____ Texto de lectura

Tenes razón, yo solo me había fijado en el esquema..

Mal yo.


----------



## Dr. Zoidberg (Nov 19, 2010)

No problem! 

Saludos!


----------



## cejas99 (Nov 19, 2010)

rascueso dijo:


> Muy lindo cejas. Yo arme varios para mesclar video en boliches pero solamente con un selector uniendo las masas pero esta lindo pq se puede extender el led hasta el gabinete y de esa forma visualizar lo que esta elegido. saludos





pipa09 dijo:


> Muy prolijo el montaje!!





Dano dijo:


> Solo le agregaría un diodo Damper en inversa con cada relé.
> 
> 
> ezavalla dijo:
> ...





quercus10 dijo:


> Muy bueno lo tuyo cejas, lo tendre en cuenta para un trabajo que estoy preparando.
> 
> Saludos





ezavalla dijo:


> Está puesto el diodo, solo que parecen 1N4148
> 
> Cejas: Muy buen montaje...tal como nos tenés acostumbrados!




Muchas gracias a todos, este es mi Hobby y me gusta ponerle todo el empeño para que las cosas salgan bien. Saludos


----------



## Scooter (Nov 19, 2010)

Pon el conmutador directamente a atacar los relés y te ahorras los diodos y los transistores.


----------



## DJ DRACO (Nov 19, 2010)

es lo q iba a decir...

yo estuve diseñando uno pero con reles doble inversor para seleccionar pedales de efectos de guitarra electrica...pero obviamente en mi casi los vas seleccionando pulsando 1 mismo boton...

se necesita un contador binario, un cd4017, diodos, transistores, y los reles

pronto subo el circuito


----------



## Dr. Zoidberg (Nov 19, 2010)

Scooter dijo:


> Pon el conmutador directamente a atacar los relés y te ahorras los diodos y los transistores.


Seee..puede ser, pero como está ahora, los contactos del conmutador son ETERNOS!


----------



## Scooter (Nov 20, 2010)

ezavalla dijo:


> Seee..puede ser, pero como está ahora, los contactos del conmutador son ETERNOS!



Y conmutando esos relés ya te digo yo que también lo son.


----------



## pandacba (Nov 20, 2010)

La vida de una llave conmutadora es inversamete proporcional a la corriente que maneja, más corriente menos dura menos corriente dura más, como esta eterno como dijo ezavalla en fomr directa mucho menos........mucho si pero meno que como esta echo, aparte cuanto te podes ahorrar en unos pocos diodos y tr's??? es es ratonear, eso es para le epcoca de estudiantes, que no se compraba las facturas  o lo que fuera en el recreo para comprar los TR para ese proyecto que a uno le quitaba el sueño....

________
____ Información proporcionada

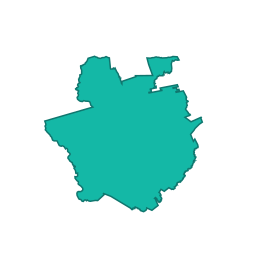 outline of Cadereyta Jiménez, Nuevo León, Mexico, rotated 121°
{"feature_id": "50627088B63245516345576", "entity_name": "Cadereyta Jiménez", "entity_type": "district", "adm_level": 2, "iso_a3": "MEX", "parent_name": "Mexico", "parent_adm1": "Nuevo León", "projection": "natural_earth1", "projection_center": [-99.908, 25.517], "detail": "fine", "context": "isolated", "style": "filled", "palette": "teal", "viewbox_px": 256, "rotation_deg": 121, "n_neighbors": 0, "source": "geoboundaries", "source_scale": "gbopen_adm2", "svg_char_len": 5776}
<svg xmlns="http://www.w3.org/2000/svg" viewBox="0 0 256 256"><g transform="rotate(121 128 128)"><path d="M179.7,164.8L180.0,164.3L180.6,164.0L183.4,164.5L184.2,164.3L185.0,163.7L185.3,162.5L186.3,160.9L186.2,160.5L186.5,158.9L186.3,158.1L186.8,157.5L187.3,157.3L188.7,154.9L188.8,154.5L188.1,154.9L188.3,153.9L188.1,153.4L188.5,153.2L188.8,153.5L190.1,153.7L190.5,153.4L190.7,152.5L191.3,151.5L192.3,150.4L193.5,149.6L193.7,149.2L192.7,148.0L193.4,147.8L193.6,147.3L195.1,146.5L196.3,146.9L197.0,148.4L198.4,147.4L199.5,144.4L199.5,143.0L200.1,142.5L201.3,142.1L201.8,141.6L202.1,138.3L202.8,136.1L203.2,135.6L204.2,134.9L205.4,135.0L206.8,135.7L208.1,137.9L209.2,138.4L210.6,138.0L212.1,136.8L214.1,133.6L214.1,132.9L213.6,131.6L214.4,129.6L213.9,128.4L212.5,128.3L211.8,127.8L211.5,127.2L211.8,126.2L210.7,125.8L210.8,124.4L210.3,122.7L206.9,118.7L205.8,116.6L197.3,114.1L196.8,115.8L195.4,107.5L195.4,84.7L195.9,82.7L195.5,82.5L195.5,82.1L195.0,81.9L194.6,82.1L194.7,82.6L194.3,82.5L193.6,81.8L193.4,81.3L193.5,80.8L192.8,80.9L192.3,81.3L191.8,80.8L192.1,79.9L191.7,79.1L191.8,78.7L191.6,78.5L191.9,78.0L191.7,77.9L191.8,77.2L191.6,76.7L191.8,76.1L191.6,75.6L192.2,75.2L192.4,74.7L192.0,73.9L192.1,73.2L191.6,71.4L190.9,71.2L190.1,70.6L189.1,70.2L188.4,70.4L187.4,70.2L186.9,70.6L186.2,65.1L178.9,62.3L174.4,68.6L174.5,68.9L173.5,68.7L173.7,67.3L173.9,66.7L174.5,66.4L174.8,65.1L175.5,64.3L175.7,63.6L175.4,63.3L175.5,63.1L174.8,63.1L174.9,62.4L173.7,62.1L173.3,62.4L172.6,62.3L172.6,62.9L171.4,62.7L170.9,62.9L170.9,63.3L171.1,63.3L170.7,63.4L169.3,65.8L168.5,65.2L167.3,67.2L167.3,68.2L163.6,68.1L163.6,64.3L158.1,62.2L158.1,58.9L157.5,58.6L157.5,58.2L157.1,57.6L157.1,57.3L155.6,57.0L155.0,57.5L155.0,57.2L154.7,57.5L154.3,57.5L154.2,57.3L153.3,57.3L152.6,56.9L152.4,57.1L151.4,57.2L151.1,57.2L151.1,56.9L150.8,57.3L150.6,57.2L150.3,57.4L149.5,57.3L149.4,57.5L148.5,56.9L148.4,56.5L148.1,56.5L147.6,55.8L147.0,55.7L147.1,55.2L146.5,55.3L146.3,55.6L145.9,55.0L145.3,54.8L143.8,54.7L143.0,54.5L142.9,55.0L142.4,55.0L141.2,54.8L140.8,54.4L139.5,54.4L139.2,54.6L139.5,55.2L139.2,56.1L138.8,55.9L138.2,56.5L137.7,56.3L136.9,56.7L136.3,56.2L135.6,56.6L135.4,56.5L135.4,56.0L134.5,55.7L134.3,55.2L133.7,54.7L133.3,54.7L133.0,55.2L132.4,55.5L131.7,54.9L131.4,54.9L131.4,54.3L131.1,53.9L130.7,54.0L129.7,53.3L128.6,53.1L128.1,53.4L128.0,54.1L126.8,53.5L126.0,53.9L125.5,53.8L124.9,54.2L123.6,53.7L123.3,53.8L123.0,54.5L122.1,54.0L122.4,54.5L122.0,54.9L121.0,54.5L118.1,54.8L118.3,55.2L118.2,56.1L117.8,56.0L117.6,56.5L117.7,57.0L117.5,56.7L117.2,56.9L116.7,56.7L116.5,57.0L116.7,57.9L116.2,58.4L115.6,58.3L114.9,58.5L114.7,58.7L115.0,58.9L114.5,59.5L113.2,59.6L112.9,59.4L112.2,60.0L112.0,59.7L111.5,59.9L110.9,59.7L110.2,59.0L110.3,58.9L109.0,58.4L108.7,58.0L108.4,58.1L108.2,58.5L107.8,58.4L106.4,59.7L103.1,65.0L105.7,65.1L101.2,71.1L96.1,70.3L93.9,70.3L88.0,68.8L84.7,67.3L81.7,71.0L81.3,70.7L81.2,70.9L90.2,77.2L89.5,84.7L87.6,83.4L85.9,81.9L84.7,81.3L84.3,82.1L84.6,83.6L83.9,84.1L82.3,88.3L81.5,88.6L80.2,88.4L79.0,89.0L78.2,88.8L76.1,91.0L75.6,90.9L74.9,90.3L74.2,90.2L74.0,90.7L74.2,91.8L73.9,92.5L73.0,93.3L71.9,93.4L71.8,93.9L71.3,93.9L67.7,99.7L72.6,105.1L72.1,105.6L69.8,103.0L68.6,104.3L70.0,105.8L68.6,107.4L70.7,109.7L70.3,110.1L66.8,106.3L65.5,108.0L77.2,121.0L78.7,119.5L78.0,118.7L78.4,118.3L87.1,128.0L86.7,128.4L84.9,126.4L83.6,128.1L83.3,127.8L83.0,128.0L83.5,128.7L83.1,128.9L80.9,126.5L80.3,126.6L80.4,126.0L79.1,124.5L77.7,125.5L78.6,126.4L77.3,127.7L75.8,127.6L76.0,128.9L75.4,128.9L75.2,129.1L74.7,129.0L74.6,129.3L74.0,129.5L73.4,130.2L73.5,129.8L72.1,129.5L70.9,128.8L68.6,129.4L68.0,128.4L66.7,128.3L66.6,127.3L65.2,125.0L64.5,125.4L63.9,124.5L62.2,126.0L61.0,126.0L61.5,125.2L61.3,123.9L60.4,123.6L59.5,122.3L60.4,121.8L59.5,121.1L59.7,120.5L58.2,120.2L57.8,120.5L57.2,119.9L54.3,121.2L50.6,124.0L47.3,124.7L47.2,123.1L46.1,122.9L44.9,122.2L44.7,121.2L44.2,120.1L43.4,119.3L41.6,122.5L43.6,126.4L44.8,127.3L46.1,128.8L46.6,129.9L47.8,130.9L50.2,134.5L50.5,135.0L50.5,135.7L51.2,136.5L51.5,138.1L52.1,138.7L52.4,140.1L53.2,141.2L54.2,141.9L55.2,143.4L56.7,144.9L58.2,147.8L62.9,143.0L70.3,133.9L79.3,148.5L79.9,147.7L82.1,149.5L82.7,150.0L91.2,157.2L93.3,156.0L93.0,156.7L92.5,156.9L92.1,157.7L91.8,157.8L91.4,158.3L90.6,159.5L90.3,159.5L89.7,159.9L89.5,160.4L89.1,160.2L89.2,161.0L88.7,161.4L88.8,161.9L88.3,161.8L88.2,162.6L86.6,164.4L85.5,166.8L83.3,170.0L84.3,170.2L84.1,171.4L84.3,171.5L85.1,171.3L86.4,173.2L86.3,173.5L77.5,180.1L77.9,181.4L78.1,183.6L79.8,184.6L81.0,186.4L82.4,187.3L83.0,188.6L83.4,189.8L83.3,191.2L83.8,192.4L83.7,193.5L88.8,198.1L91.5,197.6L93.1,197.8L93.6,197.7L94.1,198.1L95.3,197.8L96.5,198.7L97.7,199.1L97.6,199.4L97.9,199.6L98.4,199.6L99.1,200.6L99.5,200.4L99.4,199.9L100.3,199.8L100.9,199.4L102.3,197.5L105.5,195.6L106.1,195.6L107.0,196.5L107.4,196.6L108.4,195.7L110.0,195.6L111.0,195.2L111.5,195.5L113.1,194.3L113.9,192.5L114.6,192.8L115.1,193.4L116.5,193.5L117.2,193.3L117.8,191.9L118.3,191.8L119.3,192.2L119.8,192.7L120.4,192.5L121.0,193.0L121.5,193.1L121.9,192.4L121.8,191.5L121.4,190.5L121.7,189.4L122.2,189.6L123.3,189.0L124.0,189.0L124.4,188.7L124.7,187.8L125.4,187.4L126.4,187.1L127.9,187.4L129.2,186.2L129.4,185.6L129.7,183.6L129.6,182.4L129.2,181.9L129.2,181.5L128.8,180.7L127.3,180.0L126.8,178.1L125.6,175.9L125.3,174.7L125.5,173.8L127.6,171.6L128.2,168.9L164.9,202.9L166.9,200.5L167.8,200.0L169.1,200.1L170.5,198.3L171.6,198.2L171.9,198.0L171.8,197.9L172.3,197.4L172.5,196.6L173.0,195.7L174.2,191.1L174.8,190.4L175.2,188.8L177.2,186.4L177.1,184.8L175.7,182.4L175.8,181.9L178.2,178.3L178.4,177.7L178.0,175.8L177.1,175.3L176.9,173.8L176.9,173.2L178.1,170.8L177.4,170.6L177.0,170.1L177.2,169.1L177.9,168.4L178.9,167.9L179.2,167.4L179.7,164.8Z" fill="#14b8a6" stroke="#0f766e" stroke-width="1.5"/></g></svg>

________

Conjunto de tareas:
A: Por favor, reproduce del hilo del foro el fragmento que empieza con las palabras que contienen "yo estuve diseñando" y termina con "1 mismo boton...".
B: En el hilo del foro, ¿qué componentes dice DJ DRACO que se necesitan para su selector de pedales de efectos?
El listado no interviene en lo que se pide.

Resultados:
A:
yo estuve diseñando uno pero con reles doble inversor para seleccionar pedales de efectos de guitarra electrica...pero obviamente en mi casi los vas seleccionando pulsando 1 mismo boton...

B: Un contador binario, un cd4017, diodos, transistores y los relés.